» **TASK ITEM**
Leave out the pictures and copy the remaining records exactly.

Saved entries
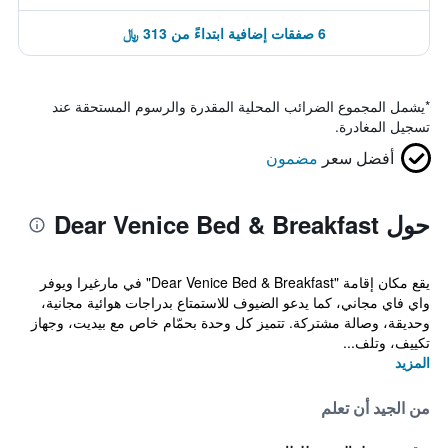
6 صفقات إضافية ابتداءً من 313 ﷼
*
يشمل المجموع الضرائب المحلية المقدرة والرسوم المستحقة عند
تسجيل المغادرة.
أفضل سعر
مضمون
حول Dear Venice Bed & Breakfast
يقع مكان إقامة "Dear Venice Bed & Breakfast" في مارغيرا ويوفر
واي فاي مجاني، كما يدعو الضيوف للاستمتاع بدراجات هوائية مجانية،
وحديقة، وصالة مشتركة. تتميز كل وحدة بحمّام خاص مع بيديت، وجهاز
تكييف، وتلف...
المزيد
من الجيد أن تعلم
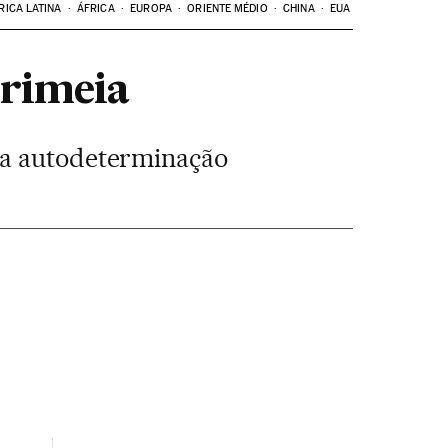
RICA LATINA
ÁFRICA
EUROPA
ORIENTE MÉDIO
CHINA
EUA
Crimeia
 a autodeterminação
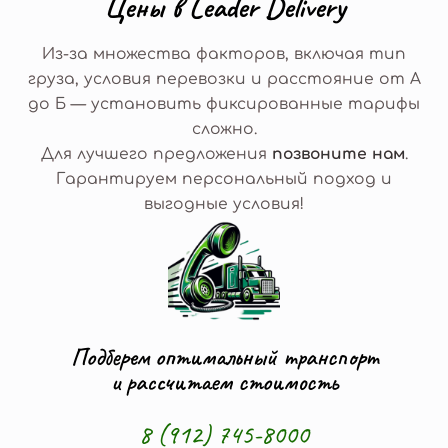
Ц
е
н
ы
в
L
e
a
d
e
r
D
e
l
i
v
e
r
y
Из-за множества факторов, включая тип
груза, условия перевозки и расстояние от А
до Б — установить фиксированные тарифы
сложно.
Для лучшего предложения
позвоните нам
.
Гарантируем персональный подход и
выгодные условия!
Подберем оптимальный транспорт
и рассчитаем стоимость
8 (912) 745-8000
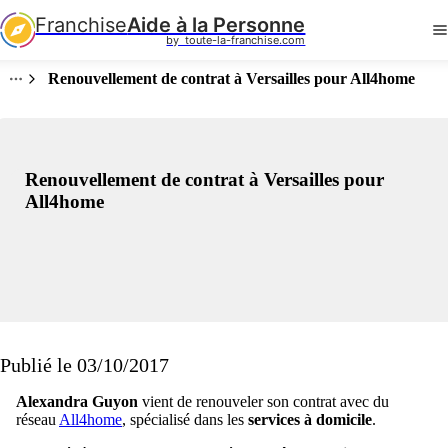
Franchise
Aide à la Personne
by  toute-la-franchise.com
Renouvellement de contrat à Versailles pour All4home
Renouvellement de contrat à Versailles pour
All4home
Publié le 03/10/2017
Alexandra Guyon
vient de renouveler son contrat avec du
réseau
All4home
, spécialisé dans les
services à domicile
.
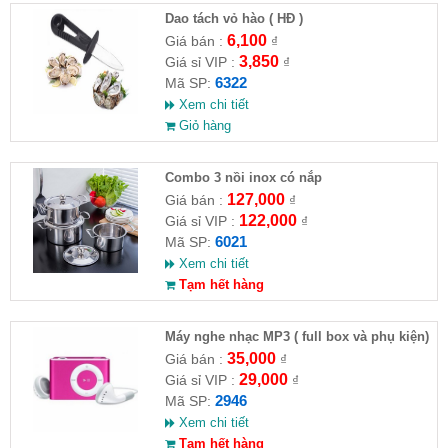
Dao tách vỏ hào ( HĐ )
6,100
Giá bán :
₫
3,850
Giá sỉ VIP :
₫
6322
Mã SP:
Xem chi tiết
Giỏ hàng
Combo 3 nồi inox có nắp
127,000
Giá bán :
₫
122,000
Giá sỉ VIP :
₫
6021
Mã SP:
Xem chi tiết
Tạm hết hàng
Máy nghe nhạc MP3 ( full box và phụ kiện)
35,000
Giá bán :
₫
29,000
Giá sỉ VIP :
₫
2946
Mã SP:
Xem chi tiết
Tạm hết hàng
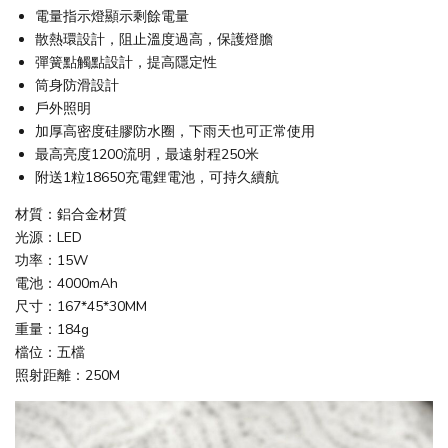
電量指示燈顯示剩餘電量
散熱環設計，阻止溫度過高，保護燈膽
彈簧點觸點設計，提高隱定性
筒身防滑設計
戶外照明
加厚高密度硅膠防水圈，下雨天也可正常使用
最高亮度1200流明，最遠射程250米
附送1粒18650充電鋰電池，可持久續航
材質：鋁合金材質
光源：LED
功率：15W
電池：4000mAh
尺寸：167*45*30MM
重量：184g
檔位：五檔
照射距離：250M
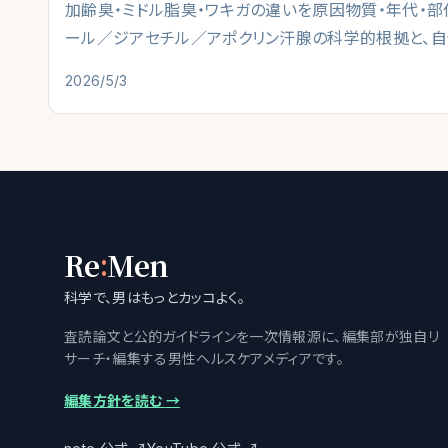
加齢臭・ミドル脂臭・ワキガの違いを原因物質・年代・部
ール／ジアセチル／アポクリン汗腺の科学的根拠と、自
フチェック・部位別ケアまで編集部が整理した実践ガイ
2026/5/3
:
Re
Men
科学で、男はもっとカッコよく。
査読論文と公的ガイドラインを一次情報源に、編集部が独自リ
サーチ・編集する男性ヘルスケアメディアです。
編集方針を読む
→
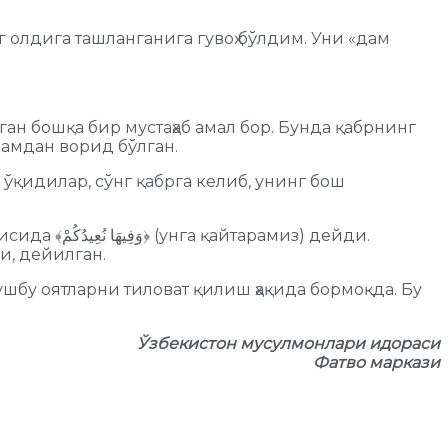
 олдига ташланганига гувоҳ бўлдим. Уни «дам
ан бошқа бир мустаҳаб амал бор. Бунда қабрнинг
ламдан ворид бўлган.
з ўқидилар, сўнг қабрга келиб, унинг бош
ти] дейди, дейилган.
ушбу оятларни тиловат қилиш ҳақида бормоқда. Бу
Ўзбекистон мусулмонлари идораси
Фатво маркази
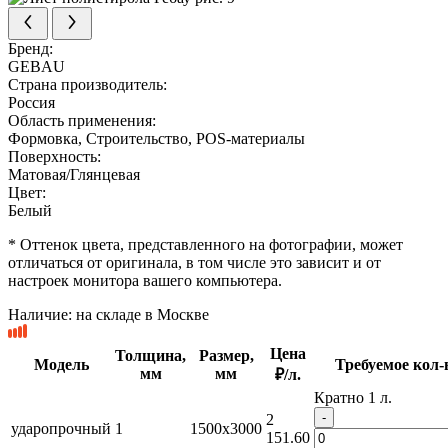
Бренд:
GEBAU
Страна производитель:
Россия
Область применения:
Формовка, Строительство, POS-материалы
Поверхность:
Матовая/Глянцевая
Цвет:
Белый
* Оттенок цвета, представленного на фотографии, может
отличаться от оригинала, в том числе это зависит и от
настроек монитора вашего компьютера.
Наличие:
на складе в Москве
Цена
Толщина,
Размер,
Модель
Требуемое кол-в
мм
мм
₽/л.
Кратно 1 л.
-
2
ударопрочный
1
1500x3000
151.60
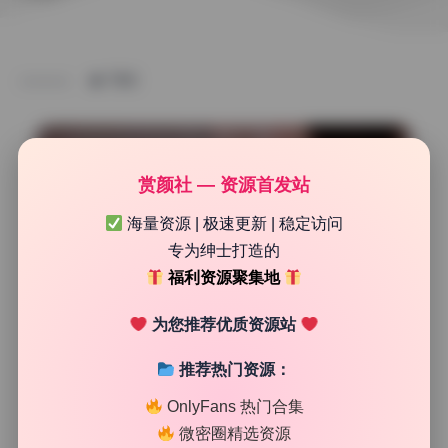
TAG
赏颜社 — 资源首发站
海量资源 | 极速更新 | 稳定访问
专为绅士打造的
福利资源聚集地
为您推荐优质资源站
推荐热门资源：
二次元图集
OnlyFans 热门合集
二佐Nisa cosplay合集 227期 74.4G 精选原档 资源包
微密圈精选资源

» **SOLUTION**
6 صفقات إضافية ابتداءً من 313 ﷼
*
يشمل المجموع الضرائب المحلية المقدرة والرسوم المستحقة عند
تسجيل المغادرة.
أفضل سعر
مضمون
حول Dear Venice Bed & Breakfast
يقع مكان إقامة "Dear Venice Bed & Breakfast" في مارغيرا ويوفر
واي فاي مجاني، كما يدعو الضيوف للاستمتاع بدراجات هوائية مجانية،
وحديقة، وصالة مشتركة. تتميز كل وحدة بحمّام خاص مع بيديت، وجهاز
تكييف، وتلف...
المزيد
من الجيد أن تعلم
RICA LATINA
ÁFRICA
EUROPA
ORIENTE MÉDIO
CHINA
EUA
Crimeia
 a autodeterminação
Ц
е
н
ы
в
L
e
a
d
e
r
D
e
l
i
v
e
r
y
Из-за множества факторов, включая тип
груза, условия перевозки и расстояние от А
до Б — установить фиксированные тарифы
сложно.
Для лучшего предложения
позвоните нам
.
Гарантируем персональный подход и
выгодные условия!
Подберем оптимальный транспорт
и рассчитаем стоимость
8 (912) 745-8000
Franchise
Aide à la Personne
by  toute-la-franchise.com
Renouvellement de contrat à Versailles pour All4home
Renouvellement de contrat à Versailles pour
All4home
Publié le 03/10/2017
Alexandra Guyon
vient de renouveler son contrat avec du
réseau
All4home
, spécialisé dans les
services à domicile
.
Dao tách vỏ hào ( HĐ )
6,100
Giá bán :
₫
3,850
Giá sỉ VIP :
₫
6322
Mã SP:
Xem chi tiết
Giỏ hàng
Combo 3 nồi inox có nắp
127,000
Giá bán :
₫
122,000
Giá sỉ VIP :
₫
6021
Mã SP:
Xem chi tiết
Tạm hết hàng
Máy nghe nhạc MP3 ( full box và phụ kiện)
35,000
Giá bán :
₫
29,000
Giá sỉ VIP :
₫
2946
Mã SP:
Xem chi tiết
Tạm hết hàng
電量指示燈顯示剩餘電量
散熱環設計，阻止溫度過高，保護燈膽
彈簧點觸點設計，提高隱定性
筒身防滑設計
戶外照明
加厚高密度硅膠防水圈，下雨天也可正常使用
最高亮度1200流明，最遠射程250米
附送1粒18650充電鋰電池，可持久續航
材質：鋁合金材質
光源：LED
功率：15W
電池：4000mAh
尺寸：167*45*30MM
重量：184g
檔位：五檔
照射距離：250M
加齢臭・ミドル脂臭・ワキガの違いを原因物質・年代・部
ール／ジアセチル／アポクリン汗腺の科学的根拠と、自
フチェック・部位別ケアまで編集部が整理した実践ガイ
2026/5/3
:
Re
Men
科学で、男はもっとカッコよく。
査読論文と公的ガイドラインを一次情報源に、編集部が独自リ
サーチ・編集する男性ヘルスケアメディアです。
編集方針を読む
→
 олдига ташланганига гувоҳ бўлдим. Уни «дам
ан бошқа бир мустаҳаб амал бор. Бунда қабрнинг
ламдан ворид бўлган.
з ўқидилар, сўнг қабрга келиб, унинг бош
ти] дейди, дейилган.
ушбу оятларни тиловат қилиш ҳақида бормоқда. Бу
Ўзбекистон мусулмонлари идораси
Фатво маркази
Бренд:
GEBAU
Страна производитель:
Россия
Область применения:
Формовка, Строительство, POS-материалы
Поверхность:
Матовая/Глянцевая
Цвет:
Белый
* Оттенок цвета, представленного на фотографии, может
отличаться от оригинала, в том числе это зависит и от
настроек монитора вашего компьютера.
Наличие:
на складе в Москве
Цена
Толщина,
Размер,
Модель
Требуемое кол-в
мм
мм
₽/л.
Кратно 1 л.
-
2
ударопрочный
1
1500x3000
151.60
TAG
赏颜社 — 资源首发站
海量资源 | 极速更新 | 稳定访问
专为绅士打造的
福利资源聚集地
为您推荐优质资源站
推荐热门资源：
二次元图集
OnlyFans 热门合集
二佐Nisa cosplay合集 227期 74.4G 精选原档 资源包
微密圈精选资源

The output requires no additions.